Extract provided:
┄┄┄┄┄┄┄┄┄┄┄┄┄┄┄┄┄┄┄┄

The clear majority of work on any CD-Rom would have been generated by staff writers on the Guardian – about 78 per cent. During 1998 Sutherland wrote four pieces for the Guardian – a total of 4281 words. There is, of course, no way of assessing whether a particular piece by him, or anyone else, on CD-Rom has been ‘hit’. It is difficult, if not impossible, to work out rationally what the additional archiving of the four pieces is worth in the context of the hundreds of thousands of pieces published in the Guardian in any given year. A word on the CD-Rom is, we calculate, worth a tiny fraction of a penny in terms of royalties received. The cost of identifying and compensating freelances would be far greater than any earnings due.

Much the same can be said of our syndication service. There have been some colourful estimates of the amount the Guardian earns from syndicating freelance articles. In fact the freelance portion of all Guardian profits from second or third use of identifiable sales comes to not much more than £60,000 in a full year, and half of that is now returned to freelances as their share.

┄┄┄┄┄┄┄┄┄┄┄┄┄┄┄┄┄┄┄┄

Continue the passage on the Guardian's earnings from archiving and syndicating freelance articles, starting after its final sentence. The lines that follow the text are not required for this work.

[Data for relative pose estimation]
┄┄┄┄┄┄┄┄┄┄┄┄┄┄┄┄┄┄┄┄

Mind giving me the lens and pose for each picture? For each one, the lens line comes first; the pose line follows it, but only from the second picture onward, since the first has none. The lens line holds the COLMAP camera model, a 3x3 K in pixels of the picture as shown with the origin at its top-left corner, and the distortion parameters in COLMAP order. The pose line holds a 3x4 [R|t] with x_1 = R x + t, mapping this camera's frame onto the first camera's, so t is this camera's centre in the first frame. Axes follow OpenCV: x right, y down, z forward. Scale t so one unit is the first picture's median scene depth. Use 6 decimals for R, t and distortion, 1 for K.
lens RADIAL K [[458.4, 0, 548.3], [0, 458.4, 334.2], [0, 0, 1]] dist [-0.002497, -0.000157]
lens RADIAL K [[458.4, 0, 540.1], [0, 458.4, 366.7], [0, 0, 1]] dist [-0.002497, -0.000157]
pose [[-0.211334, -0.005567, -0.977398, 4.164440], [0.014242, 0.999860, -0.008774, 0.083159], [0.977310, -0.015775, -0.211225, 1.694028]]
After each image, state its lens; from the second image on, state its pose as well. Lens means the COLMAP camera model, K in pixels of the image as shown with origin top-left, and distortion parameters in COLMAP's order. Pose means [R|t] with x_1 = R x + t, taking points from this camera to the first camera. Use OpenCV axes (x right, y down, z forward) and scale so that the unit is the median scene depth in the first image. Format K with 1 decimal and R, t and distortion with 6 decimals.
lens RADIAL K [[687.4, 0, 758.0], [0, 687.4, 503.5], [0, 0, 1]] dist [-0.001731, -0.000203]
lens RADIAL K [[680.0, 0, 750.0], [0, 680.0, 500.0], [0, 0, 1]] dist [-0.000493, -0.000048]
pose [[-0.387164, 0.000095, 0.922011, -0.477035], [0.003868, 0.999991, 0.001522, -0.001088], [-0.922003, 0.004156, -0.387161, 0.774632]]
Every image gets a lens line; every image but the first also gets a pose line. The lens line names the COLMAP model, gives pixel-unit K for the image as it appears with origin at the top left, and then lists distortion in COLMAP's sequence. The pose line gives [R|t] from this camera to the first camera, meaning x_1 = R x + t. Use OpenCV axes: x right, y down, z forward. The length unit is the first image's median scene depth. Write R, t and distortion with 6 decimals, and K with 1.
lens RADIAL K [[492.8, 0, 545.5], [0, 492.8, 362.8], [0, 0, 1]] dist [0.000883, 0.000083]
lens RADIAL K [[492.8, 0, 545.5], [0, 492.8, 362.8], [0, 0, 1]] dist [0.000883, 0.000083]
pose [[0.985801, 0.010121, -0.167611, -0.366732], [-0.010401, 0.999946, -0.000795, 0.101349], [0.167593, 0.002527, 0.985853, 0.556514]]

┄┄┄┄┄┄┄┄┄┄┄┄┄┄┄┄┄┄┄┄

Task answer:
Our overall syndication operation does make a profit. But with the exception of spot sales it is difficult, if not impossible, given the technology currently in use, to identify sums ‘earned’ by individual freelances. Traditional forms of what is now called ‘re-purposing’, including the subscription services and spot sales, don’t make much money. Some of the new electronic forms lose quite considerable sums. Guardian Unlimited – the Guardian on-line form – is set to cost three times more than its income in the coming year. Its losses dwarf the profits from the Guardian and Observer’s gross revenue from syndication, of which the vast majority of the material syndicated is generated by staff members.

The Guardian (currently one of only two national newspapers even to talk to the NUJ) reached an agreement over copyright with the union in 1990 which stated: ‘In the absence of written agreement to the contrary the company shall hold world-wide copyright in the work as it appeared in the Guardian.’ It is fair to say that the NUJ was not particularly happy about the deal. I, too, have come to recognise that it is unsuitable and unfair. Some months ago I therefore suggested that together we establish an independent tribunal to reach a new agreement on copyright.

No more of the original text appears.